__Try it__. Keep only the lines that hold the string "right", filtering out the rest of the entries below.

----

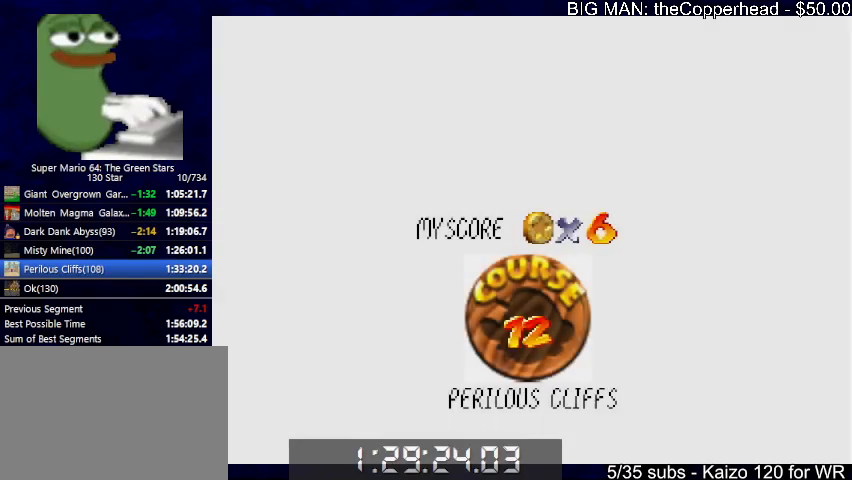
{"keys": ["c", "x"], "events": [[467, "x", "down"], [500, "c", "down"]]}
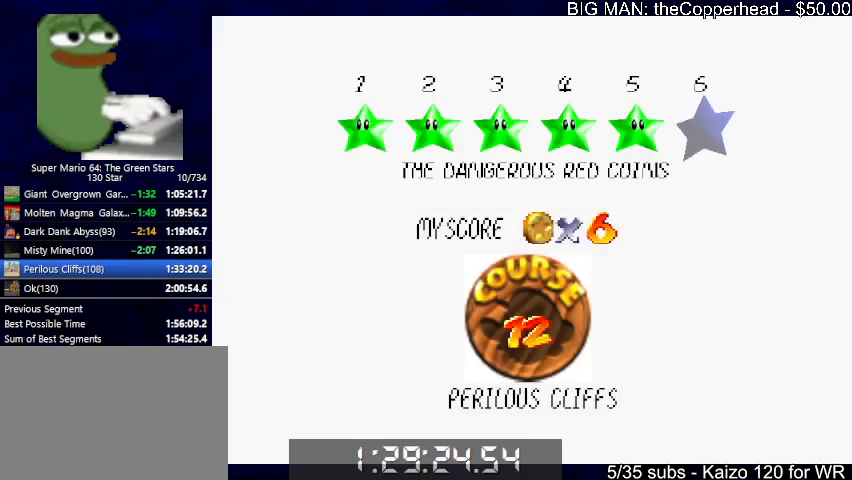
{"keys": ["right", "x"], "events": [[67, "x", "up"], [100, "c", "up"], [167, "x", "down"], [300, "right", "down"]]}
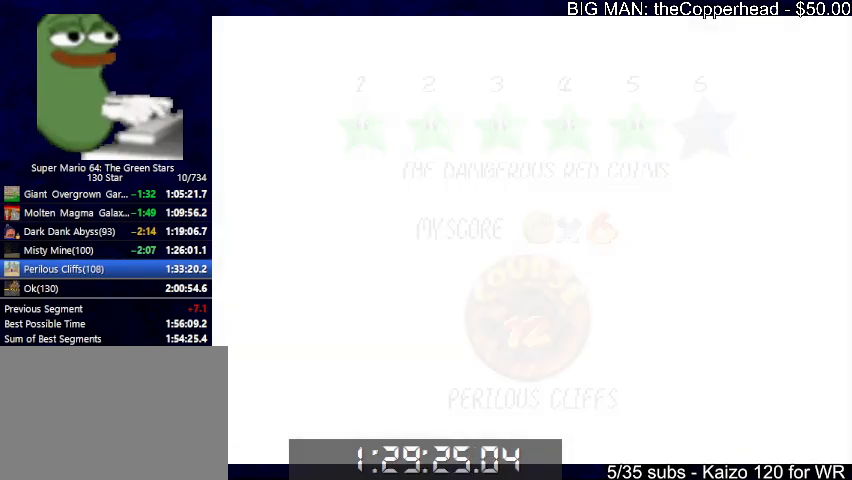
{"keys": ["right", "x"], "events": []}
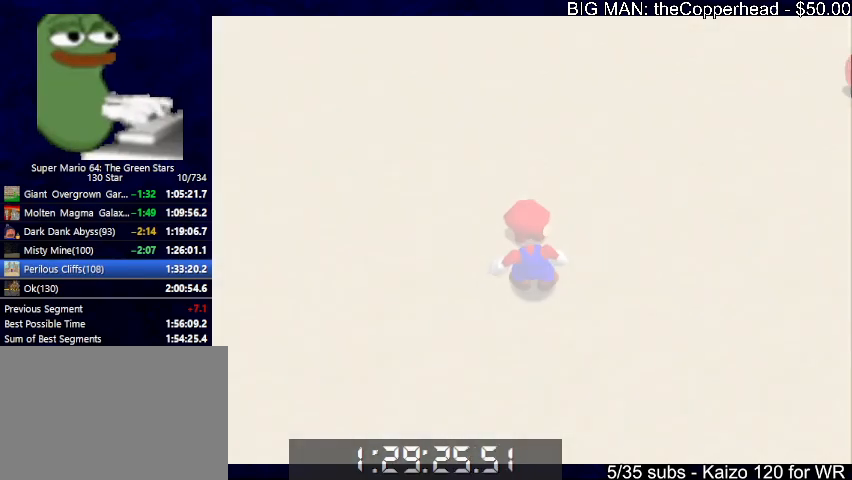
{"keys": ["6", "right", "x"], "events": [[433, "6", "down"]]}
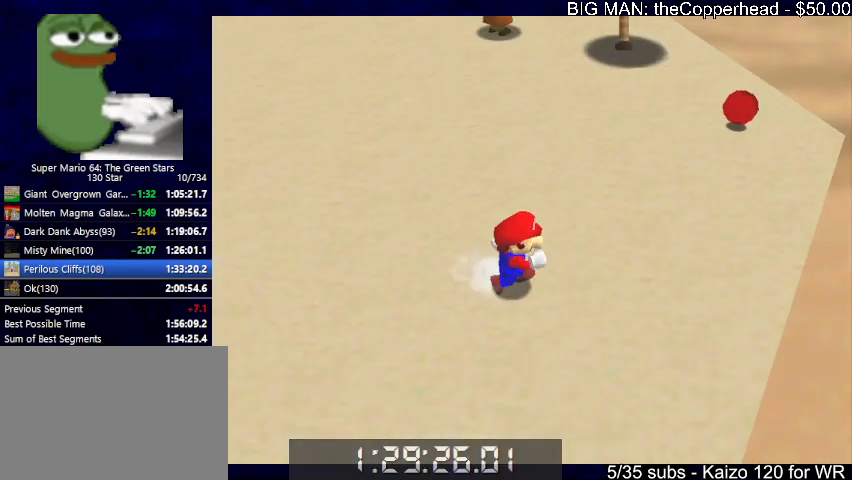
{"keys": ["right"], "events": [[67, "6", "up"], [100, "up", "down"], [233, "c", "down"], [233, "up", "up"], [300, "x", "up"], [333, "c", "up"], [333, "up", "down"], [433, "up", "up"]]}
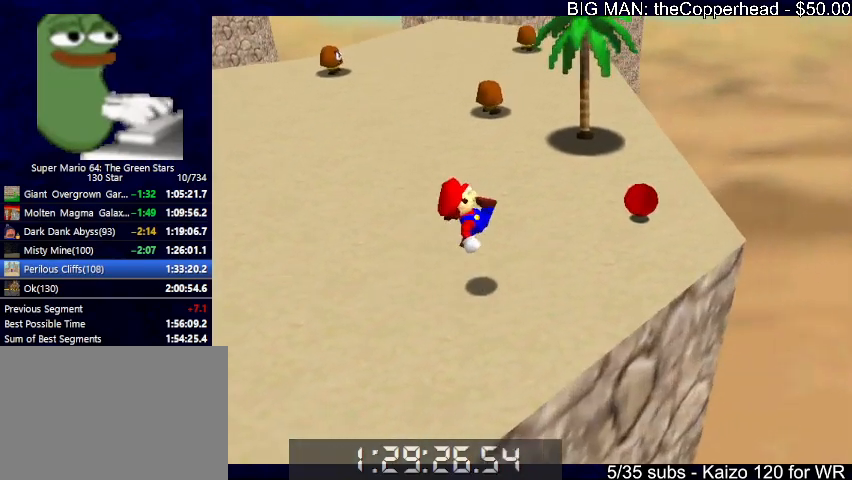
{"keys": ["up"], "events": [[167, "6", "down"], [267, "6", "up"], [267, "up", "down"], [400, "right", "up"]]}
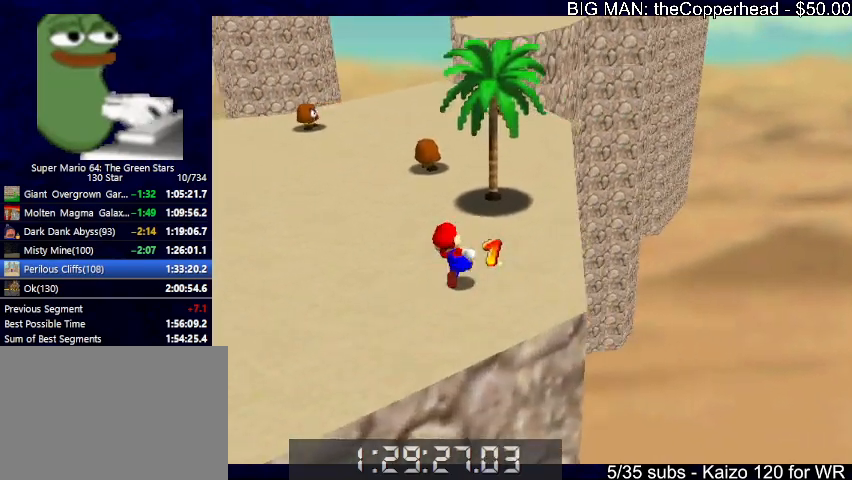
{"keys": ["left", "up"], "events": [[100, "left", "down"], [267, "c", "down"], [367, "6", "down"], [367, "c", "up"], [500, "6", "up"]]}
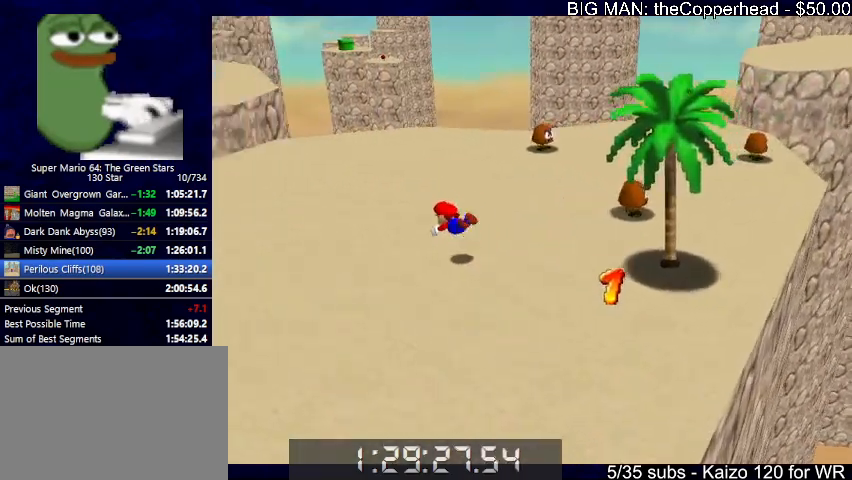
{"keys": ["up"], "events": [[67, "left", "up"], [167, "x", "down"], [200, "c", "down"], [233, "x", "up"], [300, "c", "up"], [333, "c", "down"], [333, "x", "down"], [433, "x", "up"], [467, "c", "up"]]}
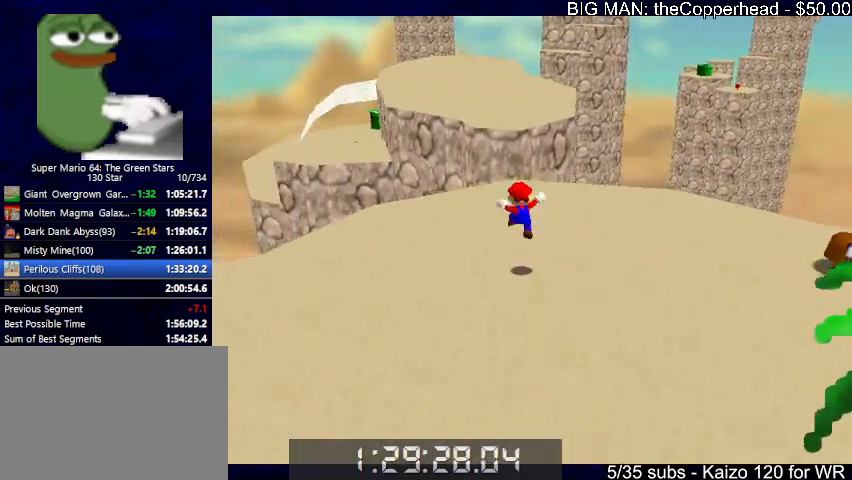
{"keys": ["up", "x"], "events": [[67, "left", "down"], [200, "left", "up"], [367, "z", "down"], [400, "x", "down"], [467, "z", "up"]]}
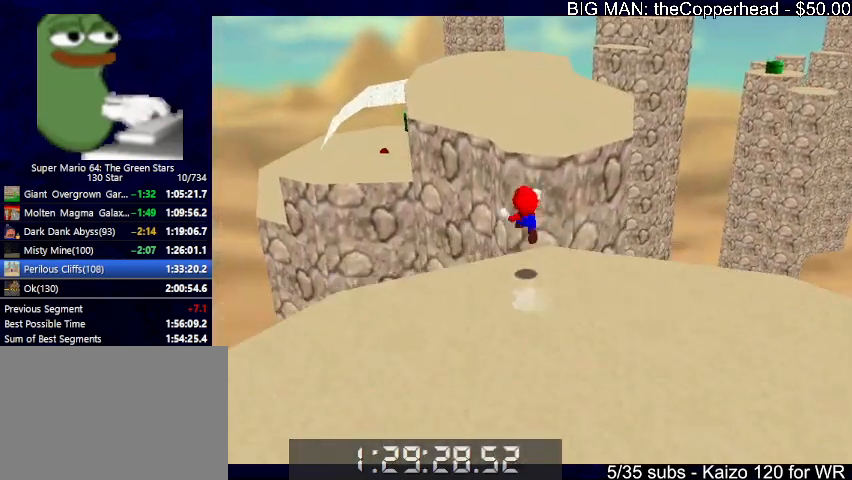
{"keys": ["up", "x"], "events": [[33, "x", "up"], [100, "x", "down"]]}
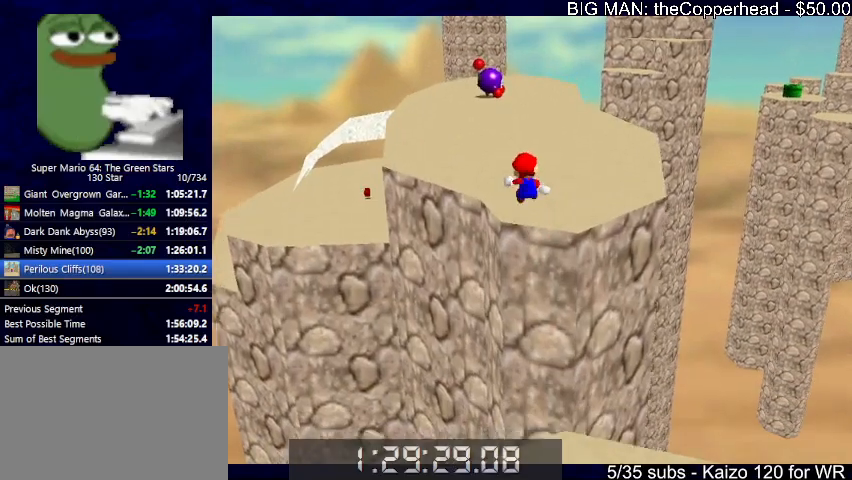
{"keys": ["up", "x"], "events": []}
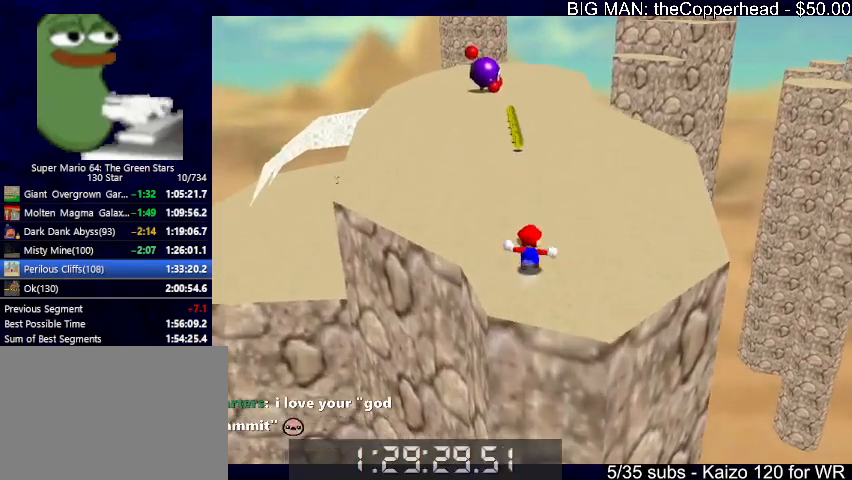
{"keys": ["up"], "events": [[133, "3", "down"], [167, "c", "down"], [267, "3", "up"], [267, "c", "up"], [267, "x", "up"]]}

----

__Final answer__.
{"keys": ["right", "x"], "events": [[67, "x", "up"], [100, "c", "up"], [167, "x", "down"], [300, "right", "down"]]}
{"keys": ["right", "x"], "events": []}
{"keys": ["6", "right", "x"], "events": [[433, "6", "down"]]}
{"keys": ["right"], "events": [[67, "6", "up"], [100, "up", "down"], [233, "c", "down"], [233, "up", "up"], [300, "x", "up"], [333, "c", "up"], [333, "up", "down"], [433, "up", "up"]]}
{"keys": ["up"], "events": [[167, "6", "down"], [267, "6", "up"], [267, "up", "down"], [400, "right", "up"]]}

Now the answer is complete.